Work to complete: Repeat the rows below from the start up to and including the line that contains "coin counter. The", leaving the pictures out of your answer.

Stored data entries
*-*-*

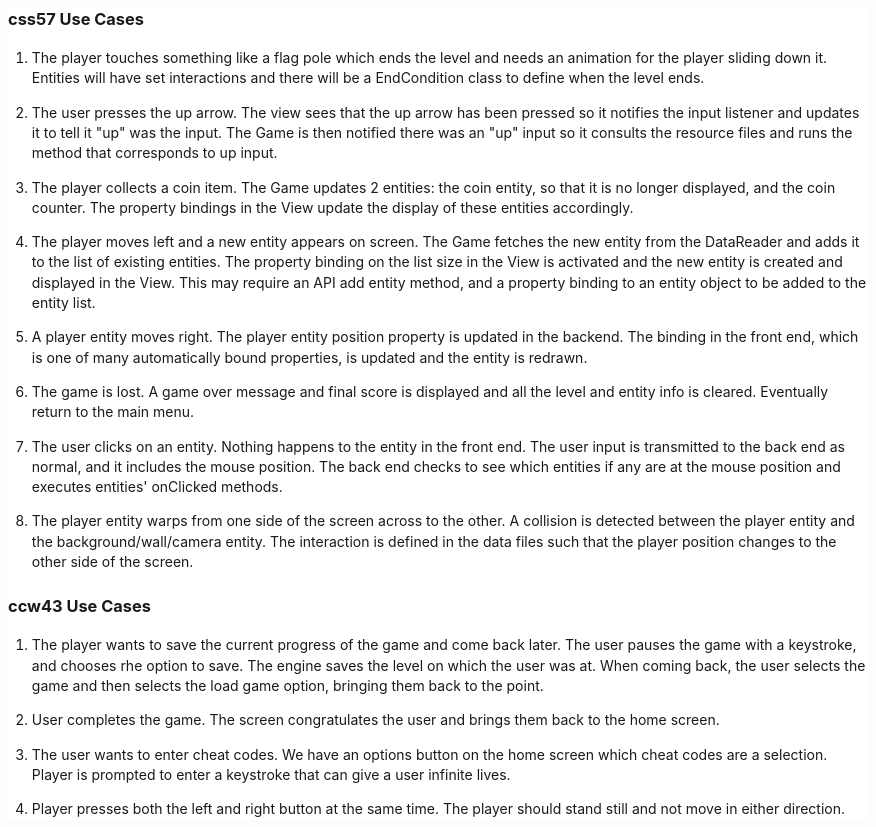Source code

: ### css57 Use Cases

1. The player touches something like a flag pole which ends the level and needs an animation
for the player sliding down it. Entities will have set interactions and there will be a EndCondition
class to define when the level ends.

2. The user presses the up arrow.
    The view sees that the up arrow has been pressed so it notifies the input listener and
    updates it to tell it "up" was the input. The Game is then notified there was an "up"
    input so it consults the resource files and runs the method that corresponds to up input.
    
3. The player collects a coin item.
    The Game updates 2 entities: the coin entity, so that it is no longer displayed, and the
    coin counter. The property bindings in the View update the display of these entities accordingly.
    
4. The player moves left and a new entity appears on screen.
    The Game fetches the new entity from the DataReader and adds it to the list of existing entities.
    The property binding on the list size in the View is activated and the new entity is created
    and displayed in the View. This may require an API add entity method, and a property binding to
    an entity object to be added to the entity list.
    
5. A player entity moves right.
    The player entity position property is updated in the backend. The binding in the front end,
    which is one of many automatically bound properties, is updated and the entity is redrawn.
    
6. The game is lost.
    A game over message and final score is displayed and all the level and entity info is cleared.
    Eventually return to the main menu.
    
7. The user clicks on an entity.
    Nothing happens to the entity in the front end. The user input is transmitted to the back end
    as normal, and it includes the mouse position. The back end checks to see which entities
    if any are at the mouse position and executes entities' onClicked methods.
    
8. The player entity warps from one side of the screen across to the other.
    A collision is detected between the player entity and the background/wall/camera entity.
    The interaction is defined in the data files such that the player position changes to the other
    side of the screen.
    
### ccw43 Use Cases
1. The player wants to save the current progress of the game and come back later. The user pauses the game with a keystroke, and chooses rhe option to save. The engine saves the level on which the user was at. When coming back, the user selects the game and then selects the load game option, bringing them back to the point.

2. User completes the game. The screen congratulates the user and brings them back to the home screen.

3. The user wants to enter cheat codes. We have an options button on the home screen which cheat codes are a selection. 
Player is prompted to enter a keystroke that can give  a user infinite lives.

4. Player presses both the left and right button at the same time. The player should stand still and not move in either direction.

*-*-*

Exercise output:
Source code

: ### css57 Use Cases

1. The player touches something like a flag pole which ends the level and needs an animation
for the player sliding down it. Entities will have set interactions and there will be a EndCondition
class to define when the level ends.

2. The user presses the up arrow.
    The view sees that the up arrow has been pressed so it notifies the input listener and
    updates it to tell it "up" was the input. The Game is then notified there was an "up"
    input so it consults the resource files and runs the method that corresponds to up input.
    
3. The player collects a coin item.
    The Game updates 2 entities: the coin entity, so that it is no longer displayed, and the
    coin counter. The property bindings in the View update the display of these entities accordingly.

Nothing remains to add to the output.